If it weren’t for the journey through an industrial building required to reach it, Terra House could fool visitors into thinking they’d travelled back in time to the study of some eccentric professor in 19th-century Europe. The small Kwai Fong workshop is packed with curios, including amber bottles, a glass phrenological head, dried plants and boxes upon boxes of insects behind glass.
Butterflies are Morly Tse’s speciality, but amid the framed and domed displays of glittering lepidoptera there are also cicadas and beetles great and small. Tse, the 26-year-old proprietress, taxidermist and artist behind Terra House, trained on mammals in the UK before turning her talents to the insect world.
Tse’s is an unusual craft in Hong Kong, where no other businesses offer animal or insect taxidermy and there are few public collectors. However, she has found her niche on Instagram, where customers, mostly based in Hong Kong, explore her designs before visiting her workshop for a private consultation.

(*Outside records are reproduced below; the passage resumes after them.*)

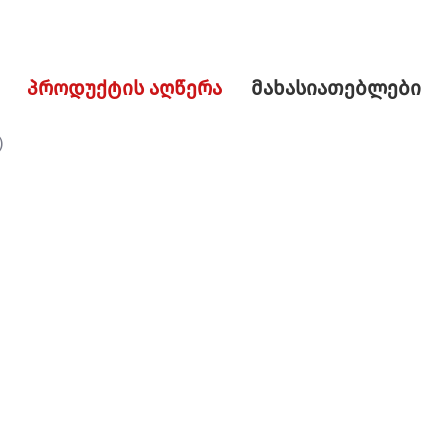
პროდუქტის აღწერა
მახასიათებლები
)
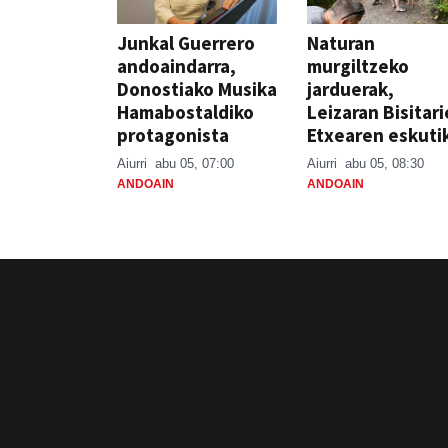
Junkal Guerrero
Naturan
andoaindarra,
murgiltzeko
Donostiako Musika
jarduerak,
Hamabostaldiko
Leizaran Bisitar
protagonista
Etxearen eskuti
Aiurri
abu 05, 07:00
Aiurri
abu 05, 08:30
ANDOAIN
ANDOAIN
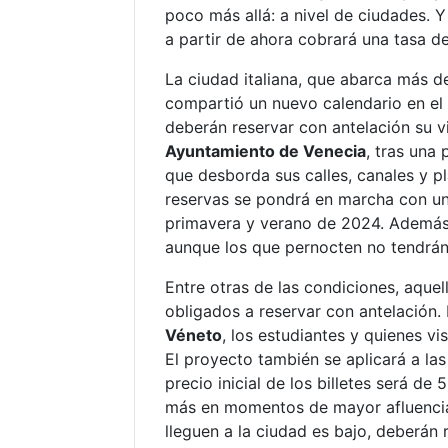
poco más allá: a nivel de ciudades. 
a partir de ahora cobrará una tasa de 
La ciudad italiana, que abarca más d
compartió un nuevo calendario en el 
deberán reservar con antelación su vi
Ayuntamiento de Venecia
, tras una
que desborda sus calles, canales y pl
reservas se pondrá en marcha con un
primavera y verano de 2024. Además, 
aunque los que pernocten no tendrán
Entre otras de las condiciones, aquel
obligados a reservar con antelación. 
Véneto
, los estudiantes y quienes vi
El proyecto también se aplicará a la
precio inicial de los billetes será d
más en momentos de mayor afluencia 
lleguen a la ciudad es bajo, deberán 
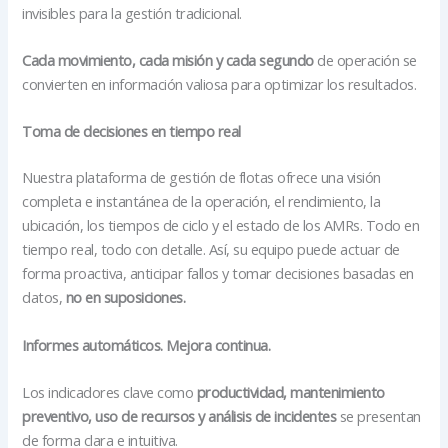
invisibles para la gestión tradicional.
Cada movimiento, cada misión y cada segundo
de operación se
convierten en información valiosa para optimizar los resultados.
Toma de decisiones en tiempo real
Nuestra plataforma de gestión de flotas ofrece una visión
completa e instantánea de la operación, el rendimiento, la
ubicación, los tiempos de ciclo y el estado de los AMRs. Todo en
tiempo real, todo con detalle. Así, su equipo puede actuar de
forma proactiva, anticipar fallos y tomar decisiones basadas en
datos,
no en suposiciones.
Informes automáticos. Mejora continua.
Los indicadores clave como
productividad, mantenimiento
preventivo, uso de recursos y análisis de incidentes
se presentan
de forma clara e intuitiva.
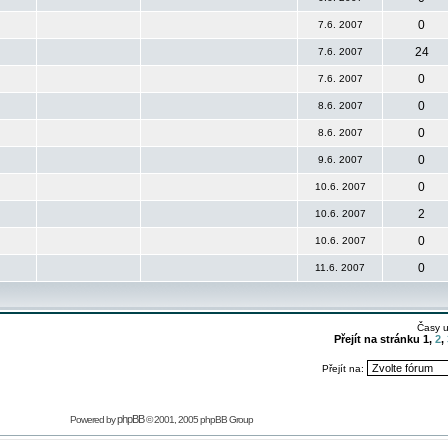
0
7.6. 2007
24
7.6. 2007
0
7.6. 2007
0
8.6. 2007
0
8.6. 2007
0
9.6. 2007
0
10.6. 2007
2
10.6. 2007
0
10.6. 2007
0
11.6. 2007
Časy 
Přejít na stránku
1
,
2
,
Přejít na:
phpBB
Powered by
© 2001, 2005 phpBB Group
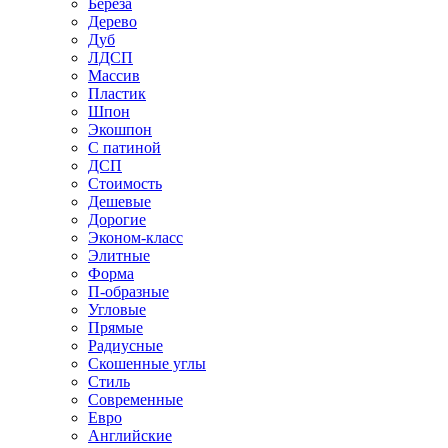
Береза
Дерево
Дуб
ЛДСП
Массив
Пластик
Шпон
Экошпон
С патиной
ДСП
Стоимость
Дешевые
Дорогие
Эконом-класс
Элитные
Форма
П-образные
Угловые
Прямые
Радиусные
Скошенные углы
Стиль
Современные
Евро
Английские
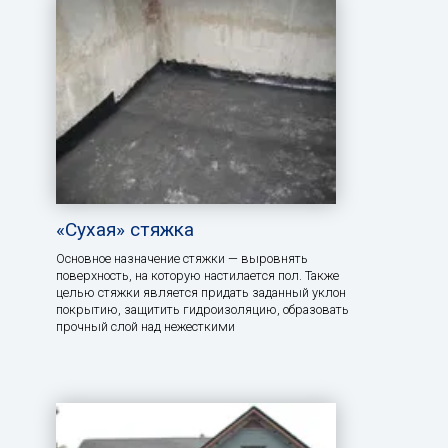
«Сухая» стяжка
Основное назначение стяжки — выровнять
поверхность, на которую настилается пол. Также
целью стяжки является придать заданный уклон
покрытию, защитить гидроизоляцию, образовать
прочный слой над нежесткими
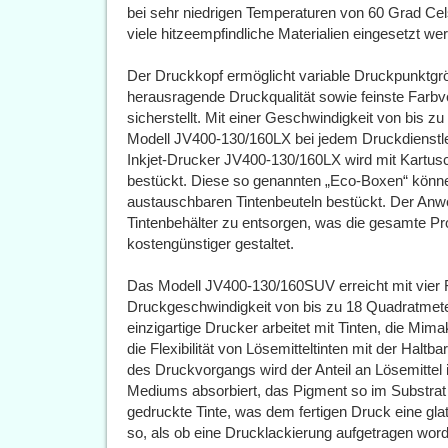
bei sehr niedrigen Temperaturen von 60 Grad Cel
viele hitzeempfindliche Materialien eingesetzt w
Der Druckkopf ermöglicht variable Druckpunktgröß
herausragende Druckqualität sowie feinste Farbv
sicherstellt. Mit einer Geschwindigkeit von bis 
Modell JV400-130/160LX bei jedem Druckdienstleit
Inkjet-Drucker JV400-130/160LX wird mit Kartu
bestückt. Diese so genannten „Eco-Boxen“ könn
austauschbaren Tintenbeuteln bestückt. Der Anwe
Tintenbehälter zu entsorgen, was die gesamte Pr
kostengünstiger gestaltet.
Das Modell JV400-130/160SUV erreicht mit vier
Druckgeschwindigkeit von bis zu 18 Quadratmete
einzigartige Drucker arbeitet mit Tinten, die Mima
die Flexibilität von Lösemitteltinten mit der Hal
des Druckvorgangs wird der Anteil an Lösemittel 
Mediums absorbiert, das Pigment so im Substrat v
gedruckte Tinte, was dem fertigen Druck eine glat
so, als ob eine Drucklackierung aufgetragen word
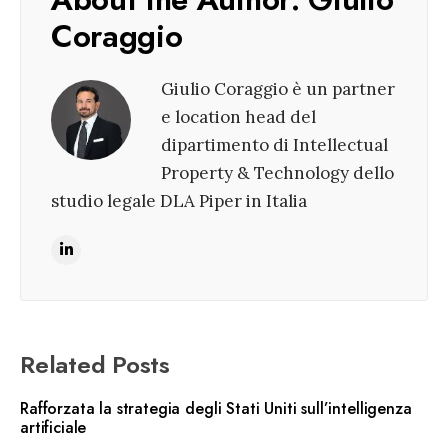
Coraggio
Giulio Coraggio è un partner
e location head del
dipartimento di Intellectual
Property & Technology dello
studio legale DLA Piper in Italia
Related Posts
Rafforzata la strategia degli Stati Uniti sull’intelligenza
artificiale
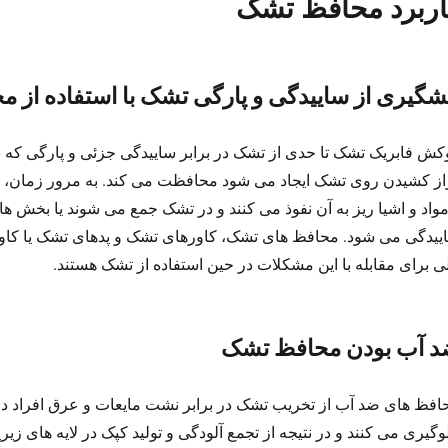
اربرد محافظ تشک
شگیری از ساییدگی و پارگی تشک با استفاده از 
کش فابریک تشک تا حدی از تشک در برابر ساییدگی جزئی و پارگی که 
از کشیدن روی تشک ایجاد می شود محافظت می کند. به مرور زمان،
مواد و اشیا ریز به آن نفوذ می کنند و در تشک جمع می شوند یا بخش های
ییدگی می شود. محافظ های تشک، کاورهای تشک و پدهای تشک یا کاور
ی برای مقابله با این مشکلات در حین استفاده از تشک هستند.
 آب بودن محافظ تشک
افظ های ضد آب از تخریب تشک در برابر نشت مایعات و عرق افراد د
وگیری می کنند و در نتیجه از تجمع آلودگی و تولید کپک در لایه های ز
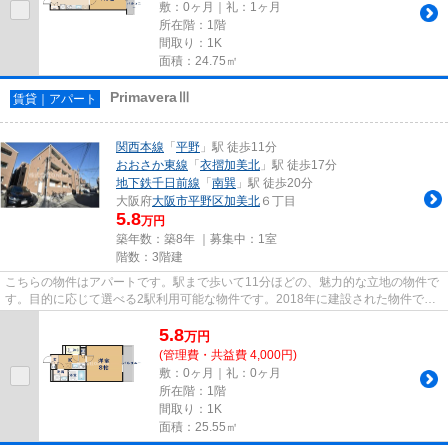
敷：0ヶ月｜礼：1ヶ月
所在階：1階
間取り：1K
面積：24.75㎡
PrimaveraⅢ
賃貸｜アパート
関西本線
「
平野
」駅 徒歩11分
おおさか東線
「
衣摺加美北
」駅 徒歩17分
地下鉄千日前線
「
南巽
」駅 徒歩20分
大阪府
大阪市平野区
加美北
６丁目
5.8
万円
築年数：築8年 ｜募集中：
1室
階数：3階建
こちらの物件はアパートです。駅まで歩いて11分ほどの、魅力的な立地の物件で
す。目的に応じて選べる2駅利用可能な物件です。2018年に建設された物件で
す。できるだけ早めに不動産情報...
5.8
万
円
(管理費・共益費 4,000円)
敷：0ヶ月｜礼：0ヶ月
所在階：1階
間取り：1K
面積：25.55㎡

In entomology, the preservation of insects for long-term collection and display is more accurately called “pinning” or “mounting”. The recently deceased butterflies Tse receives in the post arrive with their wings folded and protected with paper. She begins a painstaking process of first sanitising and rehydrating them for a week, before pinning them flat with special entomological pins, taking care to ensure their wings are symmetrical. Then comes another week of rest, so the specimen can dry out once more. After that, they are ready to be arranged into display boxes or used in decorative sculptures under glass cloches.
While taxidermy has enjoyed a resurgence in the West over the past decade, propelled by social media, Asia has yet to discover the appeal of having dead creatures as decoration in the home. Hong Kong’s humid, rot-accelerating climate, not to mention potent superstitions around death, all but ensure even the rich aren’t filling their homes with stuffed bears or mounted stag heads.
Then there’s the yuck factor: for many, their first instinct when spotting an insect is to stamp, scream, spray or swat. In Hong Kong, bugs are thought of as little more than pests to be expelled and kept away from homes and urban areas at all costs. Tse has seen initially enthusiastic customers balk as soon as they enter her workshop, while she herself was uneasy around bugs before she began learning to pin.